### Your instructions
Leave out the images and set down the records below exactly.

[Dataset entries]
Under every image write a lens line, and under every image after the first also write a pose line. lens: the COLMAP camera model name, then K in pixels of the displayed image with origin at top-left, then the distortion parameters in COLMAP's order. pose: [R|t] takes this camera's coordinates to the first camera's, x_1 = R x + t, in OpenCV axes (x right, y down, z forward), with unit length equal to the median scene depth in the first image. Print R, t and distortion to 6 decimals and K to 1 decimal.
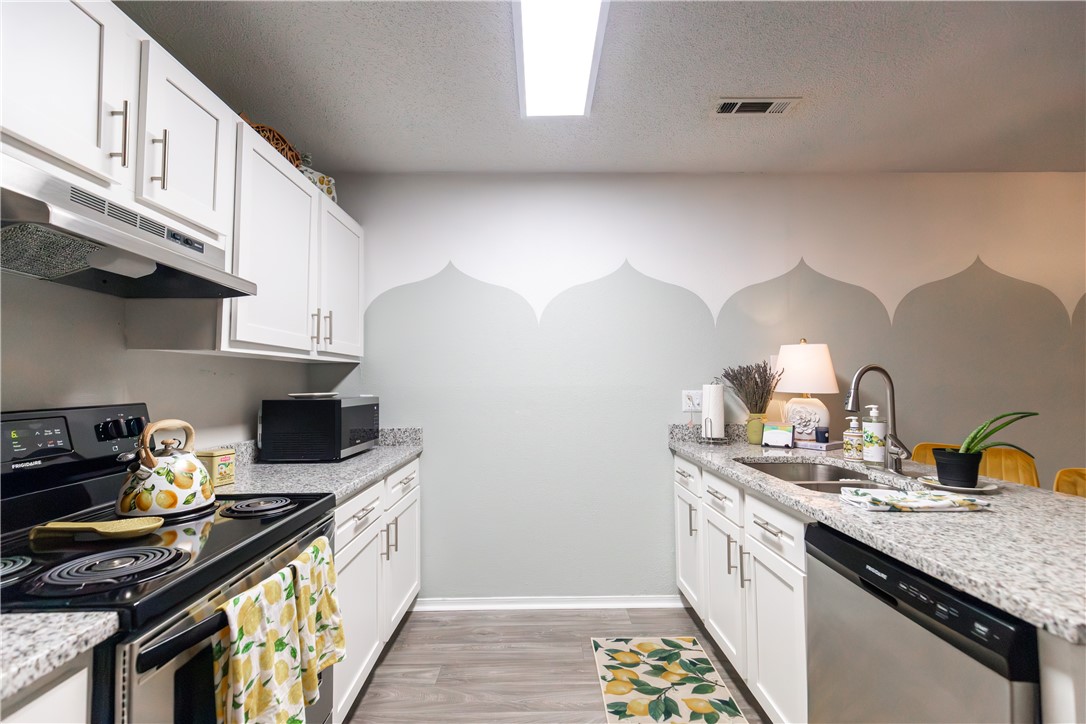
lens RADIAL K [[499.1, 0, 545.5], [0, 499.1, 358.9], [0, 0, 1]] dist [0.116250, -0.000323]
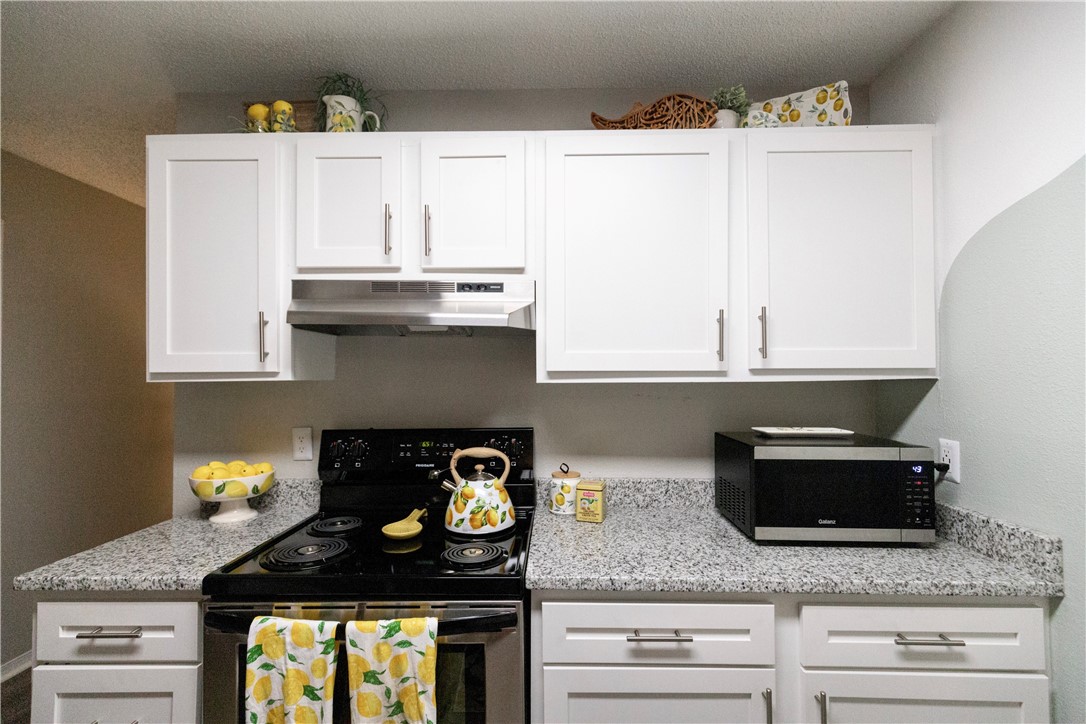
lens RADIAL K [[493.0, 0, 540.3], [0, 493.0, 367.0], [0, 0, 1]] dist [0.012089, -0.001630]
pose [[-0.036128, -0.009330, -0.999304, 0.297606], [0.051492, 0.998611, -0.011185, -0.034470], [0.998020, -0.051861, -0.035598, 1.014132]]
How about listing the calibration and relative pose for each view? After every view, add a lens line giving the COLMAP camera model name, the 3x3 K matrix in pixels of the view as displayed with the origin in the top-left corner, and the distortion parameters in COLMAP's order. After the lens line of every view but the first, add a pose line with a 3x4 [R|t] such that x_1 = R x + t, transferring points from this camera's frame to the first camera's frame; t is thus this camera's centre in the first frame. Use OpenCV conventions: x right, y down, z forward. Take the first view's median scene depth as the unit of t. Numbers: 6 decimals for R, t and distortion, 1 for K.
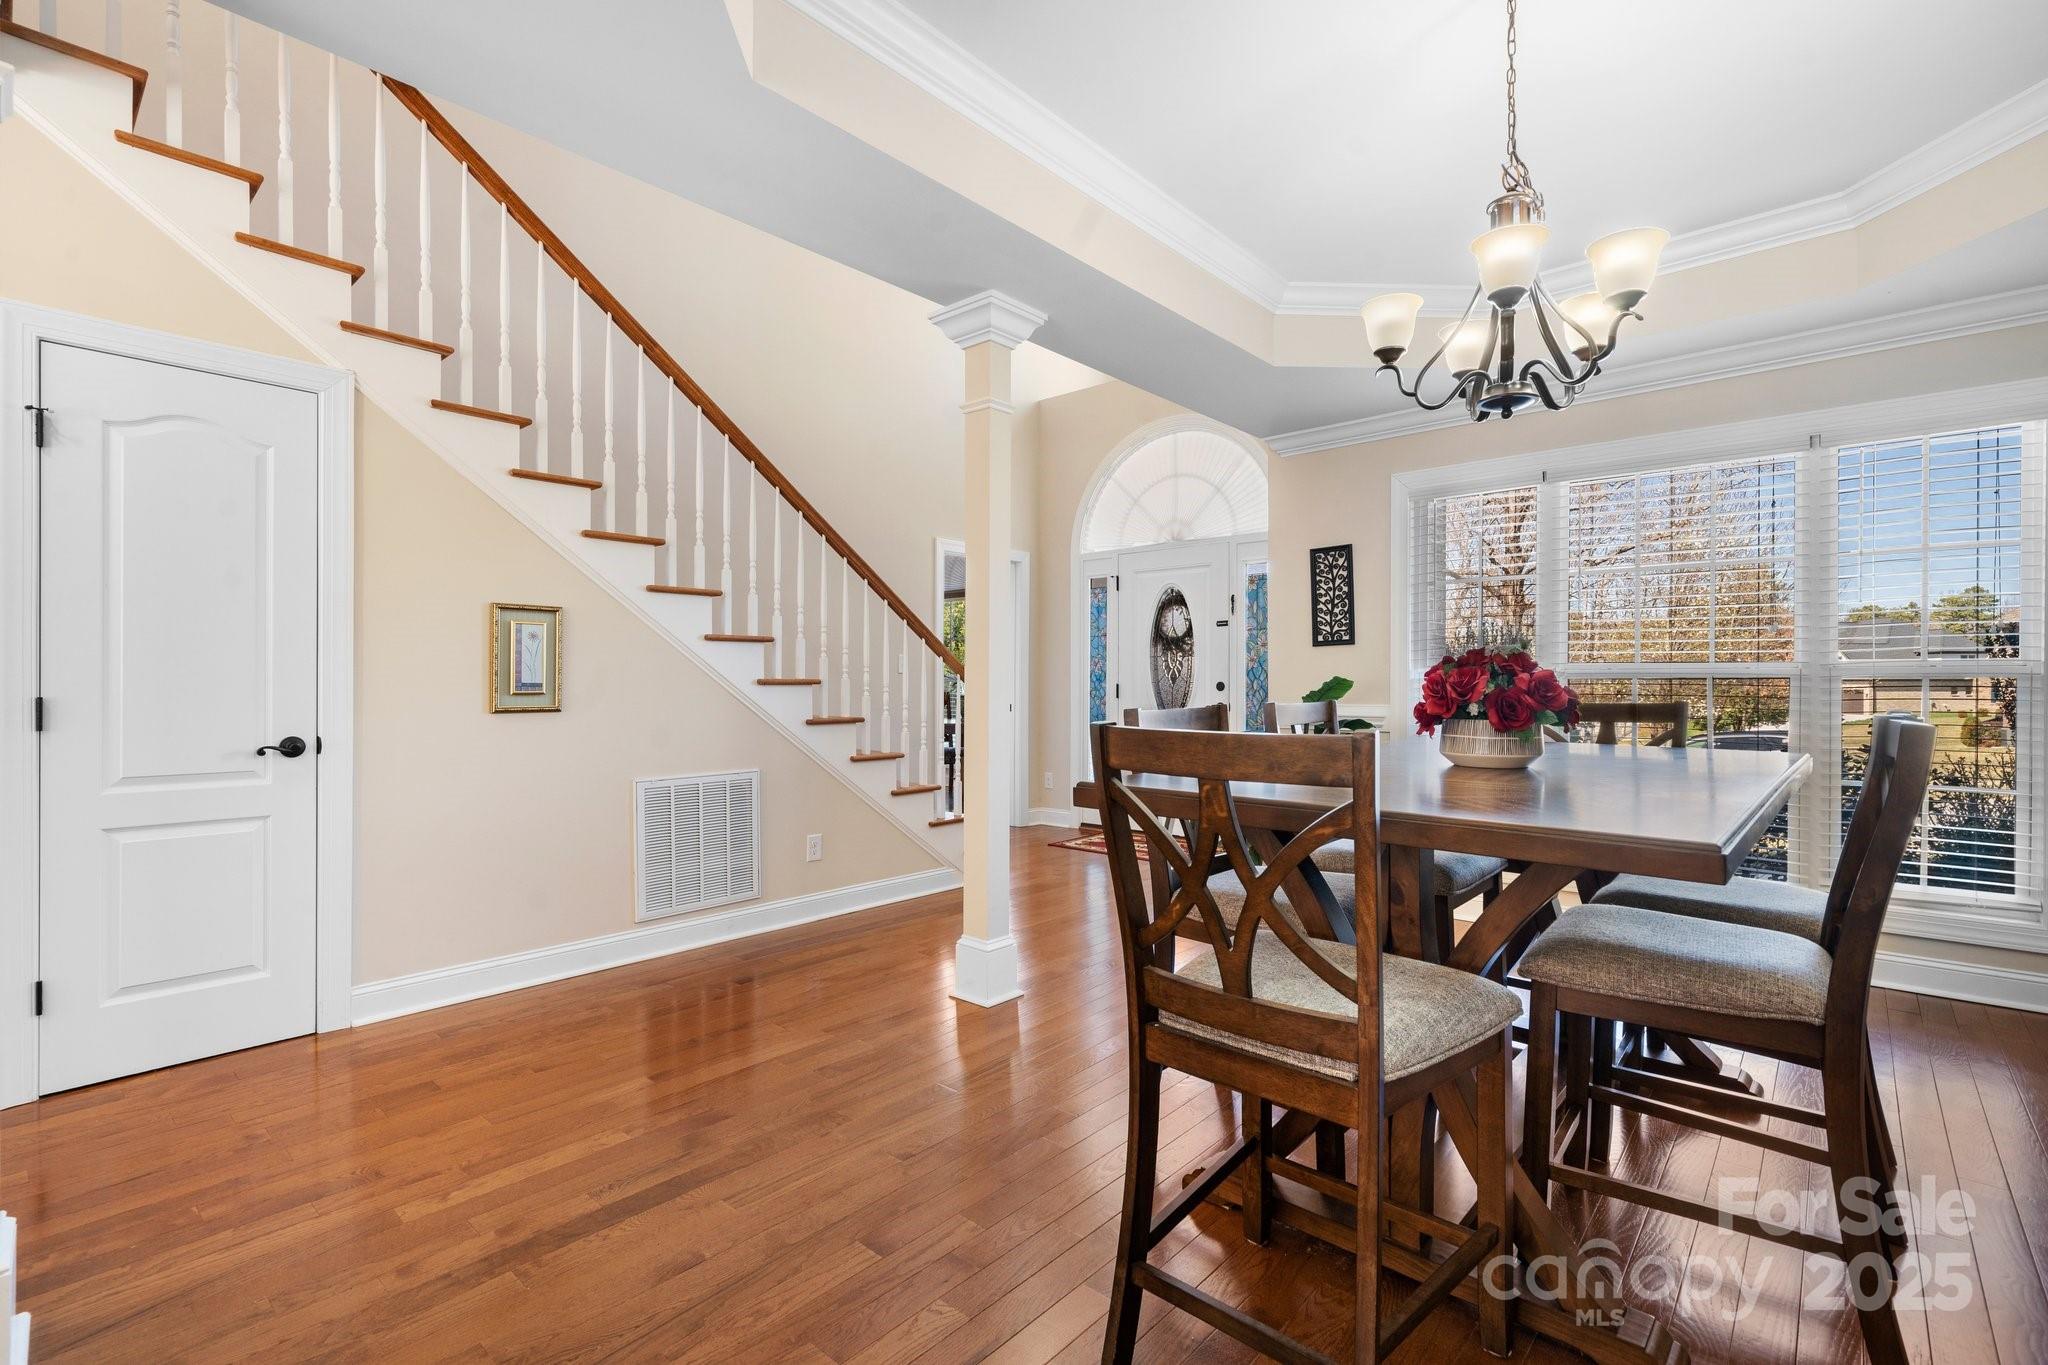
lens RADIAL K [[923.3, 0, 1036.9], [0, 923.3, 697.2], [0, 0, 1]] dist [0.003498, 0.000165]
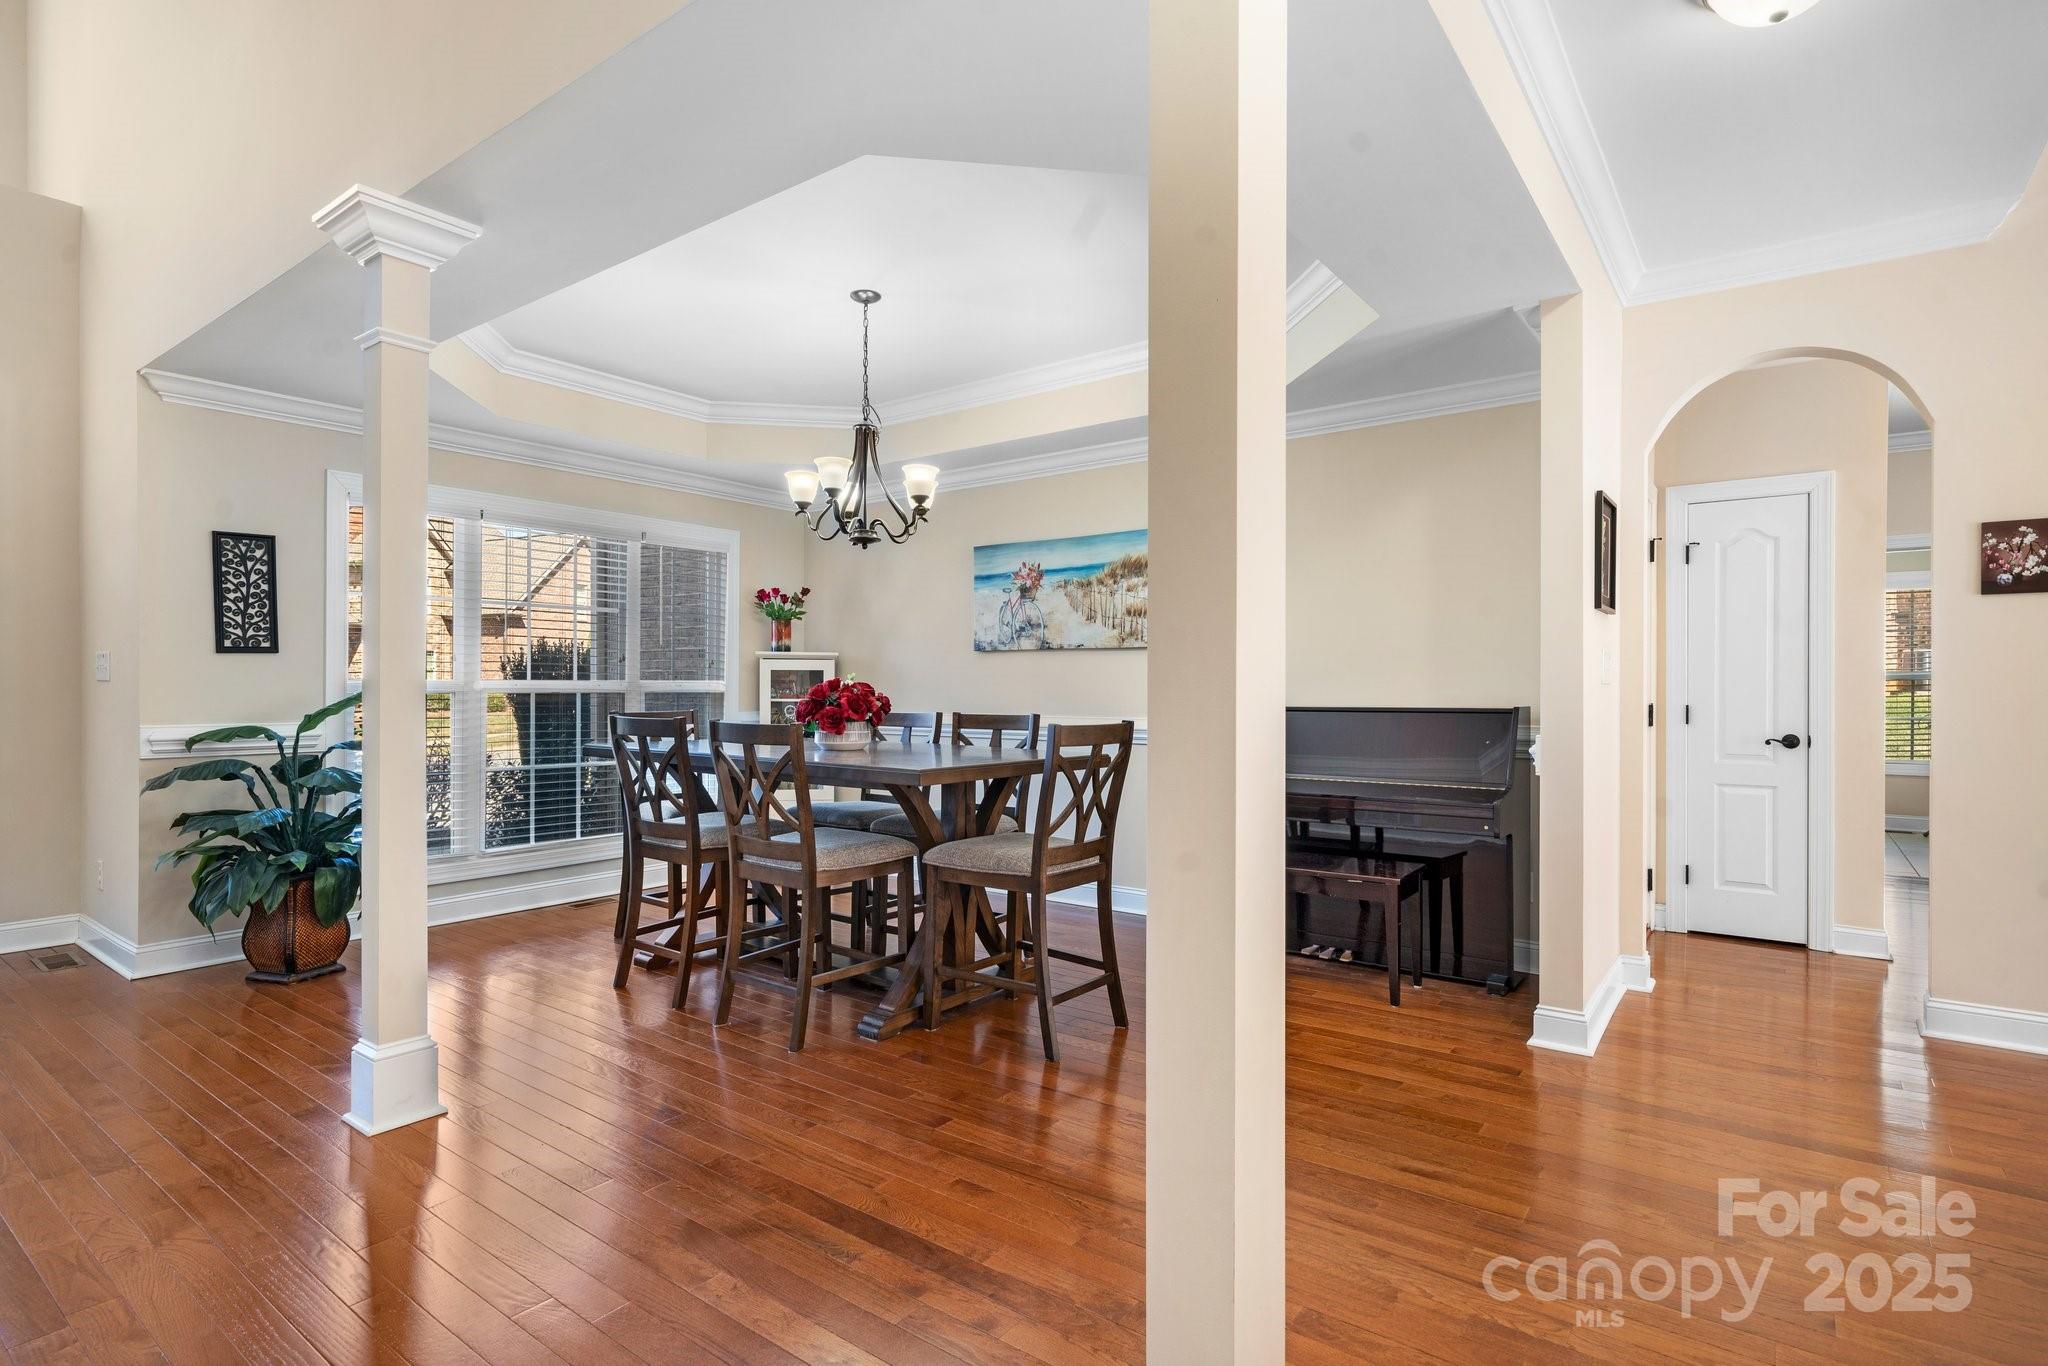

### Result below
Under every image write a lens line, and under every image after the first also write a pose line. lens: the COLMAP camera model name, then K in pixels of the displayed image with origin at top-left, then the distortion parameters in COLMAP's order. pose: [R|t] takes this camera's coordinates to the first camera's, x_1 = R x + t, in OpenCV axes (x right, y down, z forward), with unit length equal to the median scene depth in the first image. Print R, t and distortion to 6 decimals and K to 1 decimal.
lens RADIAL K [[499.1, 0, 545.5], [0, 499.1, 358.9], [0, 0, 1]] dist [0.116250, -0.000323]
lens RADIAL K [[493.0, 0, 540.3], [0, 493.0, 367.0], [0, 0, 1]] dist [0.012089, -0.001630]
pose [[-0.036128, -0.009330, -0.999304, 0.297606], [0.051492, 0.998611, -0.011185, -0.034470], [0.998020, -0.051861, -0.035598, 1.014132]]
How about listing the calibration and relative pose for each view? After every view, add a lens line giving the COLMAP camera model name, the 3x3 K matrix in pixels of the view as displayed with the origin in the top-left corner, and the distortion parameters in COLMAP's order. After the lens line of every view but the first, add a pose line with a 3x4 [R|t] such that x_1 = R x + t, transferring points from this camera's frame to the first camera's frame; t is thus this camera's centre in the first frame. Use OpenCV conventions: x right, y down, z forward. Take the first view's median scene depth as the unit of t. Numbers: 6 decimals for R, t and distortion, 1 for K.
lens RADIAL K [[923.3, 0, 1036.9], [0, 923.3, 697.2], [0, 0, 1]] dist [0.003498, 0.000165]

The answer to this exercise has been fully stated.